KLβ treatment promoted cell proliferation, cell invasiveness, and anchorage-independent growth in the human bladder cancer cell lines. According to a meta-analysis by Kim et al, the presence of LVI in TURBT specimens contributed to an increase in the risk of pathological upstaging (28). Moreover, LVI was reported to be an unfavorable prognostic factor for T1 bladder cancer (29). In our study, KLβ treatment increased the invasion ability of all three human bladder cancer cell lines. The IHC examination showed a significant relationship between KLβ expression and LVI, indicating that KLβ stimulates LVI. Evaluation of the anchorage-independent growth in a soft agar assay demonstrated that exogenous KLβ treatment increased the colony formation ability of all the human bladder cancer cell lines studied. The cell cycle or apoptosis is possibly regulated by the direct or indirect influence of KLβ.
The urine KLβ level measured by ELISA was significantly higher in MIBC patients than in NMIBC patients in our study. However, there was no significant difference in urine KLβ levels between bladder cancer patients and healthy controls. Although we expected urine KLβ to be a biomarker for discriminating the malignant potential of bladder cancer, the differential results in the present study did not reach statistical significance. There was a trend of higher urine KLβ levels in patients with bladder cancer than in the controls. However, we need to examine more cases to make concrete conclusions. Notably, the urine KLβ level of the MIBC patients was higher than that of the NMIBC patients. Therefore, we may use pre-TURBT urine KLβ levels to clinically distinguish MIBC from NMIBC, so as not to subject patients to unnecessary examinations before TURBT. Moreover, we can select a case with indication for adjuvant intravesical instillation therapy after TURBT.
In conclusion, we postulate that KLβ acts as a tumor promotor in human bladder cancer, and that the urine KLβ level is a possible biomarker for distinguishing NMIBC from MIBC.

# Activity A
Print a portion of the KLβ bladder cancer passage word for word: start at "In conclusion, we" and stop after "NMIBC from MIBC.".
# Activity B
Render this sentence from the KLβ bladder cancer passage in Spanish: "However, there was no significant difference in urine KLβ levels between bladder cancer patients and healthy controls."
You won't need the records for anything.

# Supplied material
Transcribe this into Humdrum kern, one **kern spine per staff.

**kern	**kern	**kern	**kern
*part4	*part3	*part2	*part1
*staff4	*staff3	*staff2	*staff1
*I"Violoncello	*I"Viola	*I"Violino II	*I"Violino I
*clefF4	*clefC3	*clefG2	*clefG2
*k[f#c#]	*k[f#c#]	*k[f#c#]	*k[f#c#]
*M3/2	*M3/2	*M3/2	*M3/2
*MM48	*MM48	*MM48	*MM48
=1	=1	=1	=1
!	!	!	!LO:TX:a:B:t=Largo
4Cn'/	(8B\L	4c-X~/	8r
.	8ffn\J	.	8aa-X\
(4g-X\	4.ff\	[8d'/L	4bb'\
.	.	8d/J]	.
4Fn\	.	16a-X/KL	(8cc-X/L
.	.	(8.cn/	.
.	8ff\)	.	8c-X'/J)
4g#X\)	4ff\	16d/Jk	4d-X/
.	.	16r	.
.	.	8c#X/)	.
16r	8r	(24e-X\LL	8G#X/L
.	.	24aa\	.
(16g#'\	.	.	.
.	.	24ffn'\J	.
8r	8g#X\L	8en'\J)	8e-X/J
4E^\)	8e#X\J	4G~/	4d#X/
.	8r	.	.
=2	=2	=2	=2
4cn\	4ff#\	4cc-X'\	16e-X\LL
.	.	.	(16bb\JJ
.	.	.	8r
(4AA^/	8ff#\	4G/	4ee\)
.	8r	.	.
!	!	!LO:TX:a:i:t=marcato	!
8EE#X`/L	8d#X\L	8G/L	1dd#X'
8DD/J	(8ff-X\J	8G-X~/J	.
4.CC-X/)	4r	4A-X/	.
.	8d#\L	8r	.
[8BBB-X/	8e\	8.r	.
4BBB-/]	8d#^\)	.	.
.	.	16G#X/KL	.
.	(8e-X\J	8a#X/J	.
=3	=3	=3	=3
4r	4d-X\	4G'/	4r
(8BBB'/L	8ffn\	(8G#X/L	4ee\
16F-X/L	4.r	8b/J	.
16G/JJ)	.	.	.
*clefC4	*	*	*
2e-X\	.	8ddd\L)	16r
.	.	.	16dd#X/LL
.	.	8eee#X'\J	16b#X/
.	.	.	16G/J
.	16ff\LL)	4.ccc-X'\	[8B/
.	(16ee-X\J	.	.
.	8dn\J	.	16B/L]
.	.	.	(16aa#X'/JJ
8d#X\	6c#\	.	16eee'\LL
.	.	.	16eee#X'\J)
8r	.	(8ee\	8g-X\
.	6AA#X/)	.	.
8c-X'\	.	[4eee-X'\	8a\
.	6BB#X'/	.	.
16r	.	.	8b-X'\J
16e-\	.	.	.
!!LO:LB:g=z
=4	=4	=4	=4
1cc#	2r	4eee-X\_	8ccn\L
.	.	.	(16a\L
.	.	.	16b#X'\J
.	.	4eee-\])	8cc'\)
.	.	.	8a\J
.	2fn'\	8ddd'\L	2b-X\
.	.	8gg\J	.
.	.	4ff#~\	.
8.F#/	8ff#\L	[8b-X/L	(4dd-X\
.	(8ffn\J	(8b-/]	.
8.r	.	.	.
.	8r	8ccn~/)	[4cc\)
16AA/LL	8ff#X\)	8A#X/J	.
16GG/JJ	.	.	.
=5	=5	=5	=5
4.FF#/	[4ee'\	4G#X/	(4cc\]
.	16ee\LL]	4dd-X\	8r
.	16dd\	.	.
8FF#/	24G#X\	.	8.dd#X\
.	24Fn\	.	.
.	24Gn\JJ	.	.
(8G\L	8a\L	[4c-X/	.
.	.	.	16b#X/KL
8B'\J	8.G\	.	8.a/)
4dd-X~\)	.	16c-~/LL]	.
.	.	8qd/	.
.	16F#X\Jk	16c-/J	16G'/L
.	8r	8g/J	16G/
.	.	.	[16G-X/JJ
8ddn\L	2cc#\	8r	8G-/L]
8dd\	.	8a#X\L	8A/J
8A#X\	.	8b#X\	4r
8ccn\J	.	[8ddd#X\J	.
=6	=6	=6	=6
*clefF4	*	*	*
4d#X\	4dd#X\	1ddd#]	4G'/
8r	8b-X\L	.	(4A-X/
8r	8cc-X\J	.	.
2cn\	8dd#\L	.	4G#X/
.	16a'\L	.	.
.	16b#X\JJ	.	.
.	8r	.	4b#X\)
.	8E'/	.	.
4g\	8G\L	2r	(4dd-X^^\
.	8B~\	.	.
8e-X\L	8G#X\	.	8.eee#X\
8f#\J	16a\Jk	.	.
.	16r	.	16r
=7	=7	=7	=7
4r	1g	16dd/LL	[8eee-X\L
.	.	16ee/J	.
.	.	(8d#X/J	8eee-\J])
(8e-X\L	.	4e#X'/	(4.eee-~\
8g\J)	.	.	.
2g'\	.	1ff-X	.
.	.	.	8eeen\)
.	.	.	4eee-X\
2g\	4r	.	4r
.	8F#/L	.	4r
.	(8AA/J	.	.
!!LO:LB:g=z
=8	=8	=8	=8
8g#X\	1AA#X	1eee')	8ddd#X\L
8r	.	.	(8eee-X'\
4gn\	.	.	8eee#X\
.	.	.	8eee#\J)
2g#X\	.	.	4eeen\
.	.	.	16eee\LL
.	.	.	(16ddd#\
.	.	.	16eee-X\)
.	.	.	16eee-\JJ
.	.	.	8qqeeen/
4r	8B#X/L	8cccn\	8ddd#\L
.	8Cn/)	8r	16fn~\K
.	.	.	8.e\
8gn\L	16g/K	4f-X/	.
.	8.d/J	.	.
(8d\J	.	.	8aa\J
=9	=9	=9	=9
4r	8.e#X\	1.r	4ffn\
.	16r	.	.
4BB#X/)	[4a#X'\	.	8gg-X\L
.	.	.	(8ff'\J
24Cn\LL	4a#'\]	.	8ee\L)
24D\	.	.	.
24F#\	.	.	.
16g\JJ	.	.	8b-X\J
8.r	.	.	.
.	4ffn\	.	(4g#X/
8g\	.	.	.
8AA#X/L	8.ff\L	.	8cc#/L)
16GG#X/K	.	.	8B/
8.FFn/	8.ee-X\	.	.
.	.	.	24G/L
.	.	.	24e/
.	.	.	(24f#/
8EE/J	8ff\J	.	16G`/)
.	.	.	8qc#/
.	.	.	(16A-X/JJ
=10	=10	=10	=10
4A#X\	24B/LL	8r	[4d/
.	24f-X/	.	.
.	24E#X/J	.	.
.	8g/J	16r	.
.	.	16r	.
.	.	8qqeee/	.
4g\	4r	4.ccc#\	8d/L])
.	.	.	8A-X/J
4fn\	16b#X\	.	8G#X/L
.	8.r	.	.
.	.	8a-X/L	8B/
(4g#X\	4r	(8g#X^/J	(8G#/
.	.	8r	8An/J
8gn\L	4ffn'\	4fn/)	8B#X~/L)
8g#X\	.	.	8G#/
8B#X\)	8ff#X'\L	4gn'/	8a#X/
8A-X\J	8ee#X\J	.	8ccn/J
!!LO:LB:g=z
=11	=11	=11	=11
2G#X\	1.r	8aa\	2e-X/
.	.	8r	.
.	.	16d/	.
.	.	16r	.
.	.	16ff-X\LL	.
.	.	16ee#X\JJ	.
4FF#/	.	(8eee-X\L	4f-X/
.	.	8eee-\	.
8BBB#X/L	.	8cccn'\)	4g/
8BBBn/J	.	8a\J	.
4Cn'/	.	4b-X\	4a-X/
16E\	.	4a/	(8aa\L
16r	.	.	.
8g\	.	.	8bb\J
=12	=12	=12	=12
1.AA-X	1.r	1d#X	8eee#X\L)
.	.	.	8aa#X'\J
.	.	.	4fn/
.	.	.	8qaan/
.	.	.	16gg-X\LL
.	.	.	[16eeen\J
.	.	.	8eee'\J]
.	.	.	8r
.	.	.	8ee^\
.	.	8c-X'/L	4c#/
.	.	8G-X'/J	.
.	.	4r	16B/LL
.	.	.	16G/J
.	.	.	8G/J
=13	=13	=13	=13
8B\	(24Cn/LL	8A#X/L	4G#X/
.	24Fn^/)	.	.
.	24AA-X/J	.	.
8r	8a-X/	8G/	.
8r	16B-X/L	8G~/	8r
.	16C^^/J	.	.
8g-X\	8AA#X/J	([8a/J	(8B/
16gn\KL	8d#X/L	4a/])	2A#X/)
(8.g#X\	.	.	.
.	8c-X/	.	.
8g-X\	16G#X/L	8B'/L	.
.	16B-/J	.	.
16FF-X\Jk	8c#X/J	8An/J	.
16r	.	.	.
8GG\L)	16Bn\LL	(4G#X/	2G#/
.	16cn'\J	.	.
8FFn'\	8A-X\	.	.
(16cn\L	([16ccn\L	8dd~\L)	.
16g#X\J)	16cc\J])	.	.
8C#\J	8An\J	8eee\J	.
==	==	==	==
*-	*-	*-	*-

# Answer space A
In conclusion, we postulate that KLβ acts as a tumor promotor in human bladder cancer, and that the urine KLβ level is a possible biomarker for distinguishing NMIBC from MIBC.

# Answer space B
Sin embargo, no hubo una diferencia significativa en los niveles de KLβ en orina entre los pacientes con cáncer de vejiga y los controles sanos.